Wildflower Season 2015 — Part 1
I specifically moved to the Sonoran Desert for the weather, or at least what I imagined the weather would be: hot and dry. That’s how I like it. Other places, such as Sweden, Denmark or even Canada seem like better places to live in general, but they all look so cold and gray (in my imagination), and cold and gray sounds depressing. Besides, it’s going to become increasingly expensive to heat a house to my comfort level (say, 80°F) in any of those places, so here I am.

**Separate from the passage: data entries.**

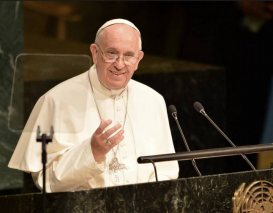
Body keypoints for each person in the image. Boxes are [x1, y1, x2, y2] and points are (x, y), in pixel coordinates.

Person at [8, 18, 179, 193]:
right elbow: (46, 181)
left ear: (138, 59)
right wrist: (92, 152)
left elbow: (166, 172)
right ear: (95, 53)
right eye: (111, 53)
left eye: (128, 55)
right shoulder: (56, 100)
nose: (120, 65)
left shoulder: (152, 99)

That said, Arizona is probably heading for a much hotter and much drier climate later in this century, and I’m supposed to be thankful for whatever rain does happen here, and rain it did this winter! I would prefer less, but then my garden likes the rain just fine. I already mentioned that we’re ahead of normal precipitation this spring, and that translates into a bumper crop of wildflowers, many of which were new to me this year.
This first one is Brownfoot or Perezia (Acourtia wrightii).
It’s growing around the bottom of an acacia bush, and I knew it was there but had never seen it flower. It smells wonderful and the bees love it. That particular spot in the yard is along the path of runoff when it rains, so while it’s not really damp there, it is slightly wetter than the rest of the yard. Theoretically, at least.
This year there were more blue wildflowers — maybe they need more water than the yellow ones? I don’t know; it’s possible. This is Texas Toadflax (Nuttallanthus texanus).
There were not too many of these but they were much more numerous than last year.
The Desert Evening Primrose (Oenothera primiveris, below) seems to grow almost exclusively in the decorative rocks in the yard. I’d really rather they didn’t, but once they flower I just can’t bring myself to pull them up until they’re finished.
The next one is marked as non-native and so isn’t quite an “Arizona wildflower”. It’s called Spreading Fanpetals (Sida abutifolia), and is a member of the mallow family (Malvaceae). My flower ID source says it’s an introduced species from tropical America and the Caribbean. But honestly, my property couldn’t be considered to be on any kind of trade route, so I have no idea how it got up here. There are plenty of them though! I think I do see a slight resemblance to the local globemallows.
Somebody bloomed while I wasn’t looking! And then, what happened afterward was so pretty, I had to include it:
These seed heads are all over in the wild part of the yard, but I didn’t catch the flower it came from. What looks white in the picture is actually shiny, silvery and metallic-looking. It really catches your eye. If you have an ID, leave a comment; I’d really like to know. I’m not sure I’ll remember where to look for it next year.
Last year, doing my part to help the bees, I bought and spread wildflower seeds around the yard in the spring. None of them grew. They were waiting, I guess, because this year I did get two good specimens that I hope will be returning now that they’re established. This first one is the Arroyo Lupine (Lupinus succulentus).
And the other is the Desert marigold (Baileya multiradiata).
These I deliberately sowed into the decorative rocks on a little hill arrangement behind the vegetable garden. That spot is always overrun with various species of Cryptantha, which you can see blurred behind the lupine, and photobombing at the lower right of that picture. Anyway, I wanted to have something nicer to look at in that spot, since the lantana that had been there was frozen out a few years ago. At each end of that little hill, there are rosemary plants.
Rosemary (Rosmarinus officinalis) is of course from the Mediterranean and not native to Arizona. But there it was, blooming and smelling so nice that I thought I’d include it anyway. It was planted there as part of the original landscaping, and blooms almost all the time. The bees love it too. Some of it also got frozen away that year, and I think I should get a couple more to fill in over there.